Slow Down the Security Patch Cycle?

Ant writes "Computerworld has an editorial article about slowing down, not speeding up, patch releases."

The goal of this author

[Ice+Station+Zebra]

Is to create questions in the CIO's head about open source and software updates in an attempt to make open source look bad. Remember it was just a little while ago that Bill Gates told all the crackers the only security holes they found were from reading security patches.

Re:in related news

[MrRuslan]

That is not news...thats common knowledge...cmon it's microsoft for god sakes...

Buffer overflows. Why?

[Pig+Hogger]

From the article:

By far, the most common type of exploit is the buffer overflow, and software vendors are spending millions of dollars to find and prevent these types of vulnerabilities. These vulnerabilities still exist -- they are getting fewer in number, however, and finding them is now much more difficult.
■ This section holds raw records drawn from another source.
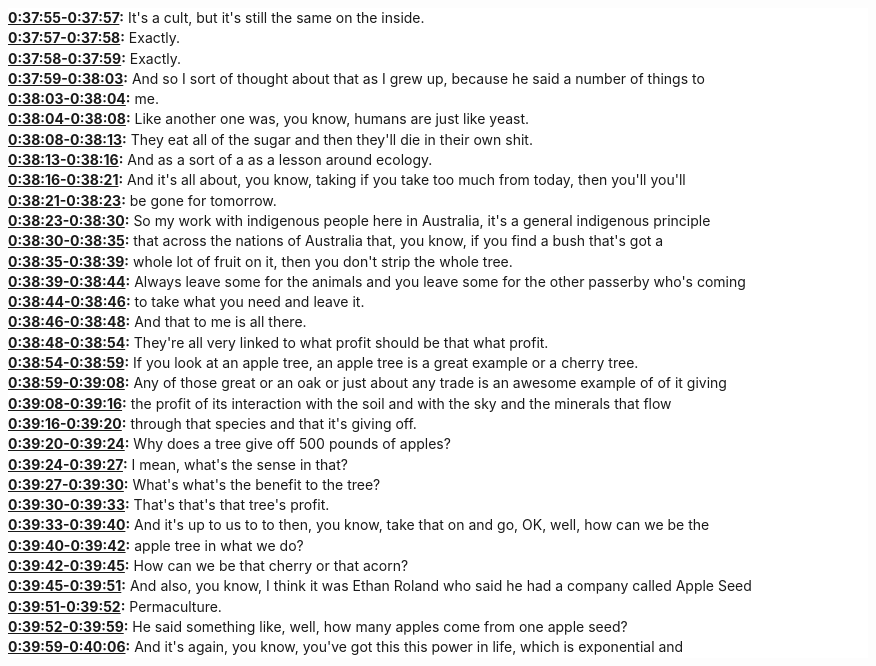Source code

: **[0:37:55-0:37:57](https://regenerativeskills.com/abundantedge-darrendoherty/#t=0:37:55):**  It's a cult, but it's still the same on the inside.  
**[0:37:57-0:37:58](https://regenerativeskills.com/abundantedge-darrendoherty/#t=0:37:57):**  Exactly.  
**[0:37:58-0:37:59](https://regenerativeskills.com/abundantedge-darrendoherty/#t=0:37:58):**  Exactly.  
**[0:37:59-0:38:03](https://regenerativeskills.com/abundantedge-darrendoherty/#t=0:37:59):**  And so I sort of thought about that as I grew up, because he said a number of things to  
**[0:38:03-0:38:04](https://regenerativeskills.com/abundantedge-darrendoherty/#t=0:38:03):**  me.  
**[0:38:04-0:38:08](https://regenerativeskills.com/abundantedge-darrendoherty/#t=0:38:04):**  Like another one was, you know, humans are just like yeast.  
**[0:38:08-0:38:13](https://regenerativeskills.com/abundantedge-darrendoherty/#t=0:38:08):**  They eat all of the sugar and then they'll die in their own shit.  
**[0:38:13-0:38:16](https://regenerativeskills.com/abundantedge-darrendoherty/#t=0:38:13):**  And as a sort of a as a lesson around ecology.  
**[0:38:16-0:38:21](https://regenerativeskills.com/abundantedge-darrendoherty/#t=0:38:16):**  And it's all about, you know, taking if you take too much from today, then you'll you'll  
**[0:38:21-0:38:23](https://regenerativeskills.com/abundantedge-darrendoherty/#t=0:38:21):**  be gone for tomorrow.  
**[0:38:23-0:38:30](https://regenerativeskills.com/abundantedge-darrendoherty/#t=0:38:23):**  So my work with indigenous people here in Australia, it's a general indigenous principle  
**[0:38:30-0:38:35](https://regenerativeskills.com/abundantedge-darrendoherty/#t=0:38:30):**  that across the nations of Australia that, you know, if you find a bush that's got a  
**[0:38:35-0:38:39](https://regenerativeskills.com/abundantedge-darrendoherty/#t=0:38:35):**  whole lot of fruit on it, then you don't strip the whole tree.  
**[0:38:39-0:38:44](https://regenerativeskills.com/abundantedge-darrendoherty/#t=0:38:39):**  Always leave some for the animals and you leave some for the other passerby who's coming  
**[0:38:44-0:38:46](https://regenerativeskills.com/abundantedge-darrendoherty/#t=0:38:44):**  to take what you need and leave it.  
**[0:38:46-0:38:48](https://regenerativeskills.com/abundantedge-darrendoherty/#t=0:38:46):**  And that to me is all there.  
**[0:38:48-0:38:54](https://regenerativeskills.com/abundantedge-darrendoherty/#t=0:38:48):**  They're all very linked to what profit should be that what profit.  
**[0:38:54-0:38:59](https://regenerativeskills.com/abundantedge-darrendoherty/#t=0:38:54):**  If you look at an apple tree, an apple tree is a great example or a cherry tree.  
**[0:38:59-0:39:08](https://regenerativeskills.com/abundantedge-darrendoherty/#t=0:38:59):**  Any of those great or an oak or just about any trade is an awesome example of of it giving  
**[0:39:08-0:39:16](https://regenerativeskills.com/abundantedge-darrendoherty/#t=0:39:08):**  the profit of its interaction with the soil and with the sky and the minerals that flow  
**[0:39:16-0:39:20](https://regenerativeskills.com/abundantedge-darrendoherty/#t=0:39:16):**  through that species and that it's giving off.  
**[0:39:20-0:39:24](https://regenerativeskills.com/abundantedge-darrendoherty/#t=0:39:20):**  Why does a tree give off 500 pounds of apples?  
**[0:39:24-0:39:27](https://regenerativeskills.com/abundantedge-darrendoherty/#t=0:39:24):**  I mean, what's the sense in that?  
**[0:39:27-0:39:30](https://regenerativeskills.com/abundantedge-darrendoherty/#t=0:39:27):**  What's what's the benefit to the tree?  
**[0:39:30-0:39:33](https://regenerativeskills.com/abundantedge-darrendoherty/#t=0:39:30):**  That's that's that tree's profit.  
**[0:39:33-0:39:40](https://regenerativeskills.com/abundantedge-darrendoherty/#t=0:39:33):**  And it's up to us to to then, you know, take that on and go, OK, well, how can we be the  
**[0:39:40-0:39:42](https://regenerativeskills.com/abundantedge-darrendoherty/#t=0:39:40):**  apple tree in what we do?  
**[0:39:42-0:39:45](https://regenerativeskills.com/abundantedge-darrendoherty/#t=0:39:42):**  How can we be that cherry or that acorn?  
**[0:39:45-0:39:51](https://regenerativeskills.com/abundantedge-darrendoherty/#t=0:39:45):**  And also, you know, I think it was Ethan Roland who said he had a company called Apple Seed  
**[0:39:51-0:39:52](https://regenerativeskills.com/abundantedge-darrendoherty/#t=0:39:51):**  Permaculture.  
**[0:39:52-0:39:59](https://regenerativeskills.com/abundantedge-darrendoherty/#t=0:39:52):**  He said something like, well, how many apples come from one apple seed?  
**[0:39:59-0:40:06](https://regenerativeskills.com/abundantedge-darrendoherty/#t=0:39:59):**  And it's again, you know, you've got this this power in life, which is exponential and  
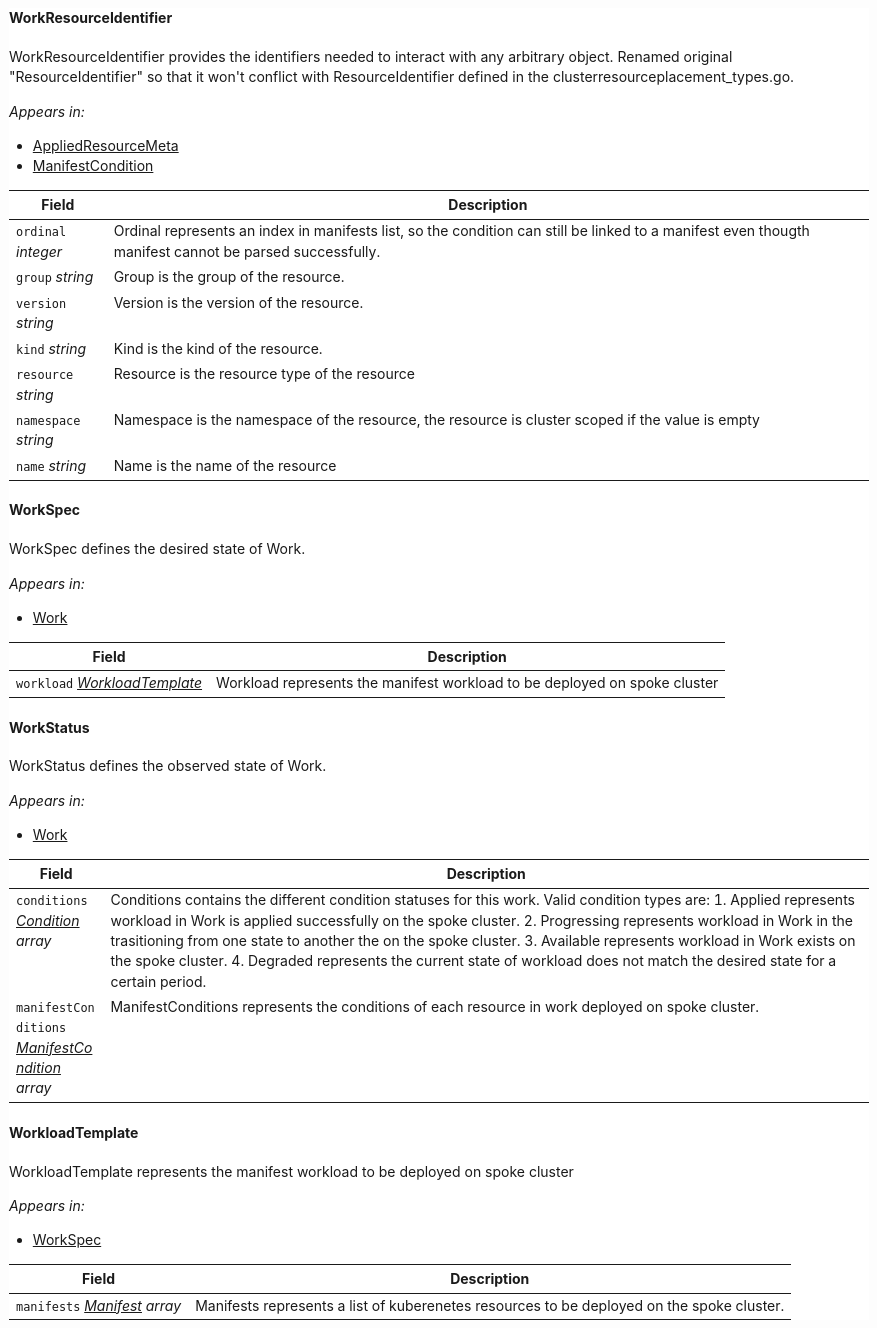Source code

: #### WorkResourceIdentifier

WorkResourceIdentifier provides the identifiers needed to interact with any arbitrary object. Renamed original "ResourceIdentifier" so that it won't conflict with ResourceIdentifier defined in the clusterresourceplacement_types.go.

_Appears in:_
- [AppliedResourceMeta](#appliedresourcemeta)
- [ManifestCondition](#manifestcondition)

| Field | Description |
| --- | --- |
| `ordinal` _integer_ | Ordinal represents an index in manifests list, so the condition can still be linked to a manifest even thougth manifest cannot be parsed successfully. |
| `group` _string_ | Group is the group of the resource. |
| `version` _string_ | Version is the version of the resource. |
| `kind` _string_ | Kind is the kind of the resource. |
| `resource` _string_ | Resource is the resource type of the resource |
| `namespace` _string_ | Namespace is the namespace of the resource, the resource is cluster scoped if the value is empty |
| `name` _string_ | Name is the name of the resource |

#### WorkSpec

WorkSpec defines the desired state of Work.

_Appears in:_
- [Work](#work)

| Field | Description |
| --- | --- |
| `workload` _[WorkloadTemplate](#workloadtemplate)_ | Workload represents the manifest workload to be deployed on spoke cluster |

#### WorkStatus

WorkStatus defines the observed state of Work.

_Appears in:_
- [Work](#work)

| Field | Description |
| --- | --- |
| `conditions` _[Condition](https://kubernetes.io/docs/reference/generated/kubernetes-api/v1.26/#condition-v1-meta) array_ | Conditions contains the different condition statuses for this work. Valid condition types are: 1. Applied represents workload in Work is applied successfully on the spoke cluster. 2. Progressing represents workload in Work in the trasitioning from one state to another the on the spoke cluster. 3. Available represents workload in Work exists on the spoke cluster. 4. Degraded represents the current state of workload does not match the desired state for a certain period. |
| `manifestConditions` _[ManifestCondition](#manifestcondition) array_ | ManifestConditions represents the conditions of each resource in work deployed on spoke cluster. |

#### WorkloadTemplate

WorkloadTemplate represents the manifest workload to be deployed on spoke cluster

_Appears in:_
- [WorkSpec](#workspec)

| Field | Description |
| --- | --- |
| `manifests` _[Manifest](#manifest) array_ | Manifests represents a list of kuberenetes resources to be deployed on the spoke cluster. |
Part of my consulting practice to software vendors and their major customers is finding and reporting these types of vulnerabilities. Where I used to be able to do the "find vulnerabilities blindfolded with one arm tied behind my back" routine, I now actually have to work to find them in major software products.

Why use a primitive language (C, C++) that is nothing but a glorified assembler that likes to pretend it is a high-level language to write apps? Granted, there is muchos macho appeal to work in C, but if the resulting code is buggy like a chickenwire collander, what good it is to be a jock coder? (I am **NOT** impressed by clever code - and this comes from someone who worked a long time with Forth).

There are far better choices than C* to code programs; there is no excuse to write programs that offer buffer overflows for all to rape.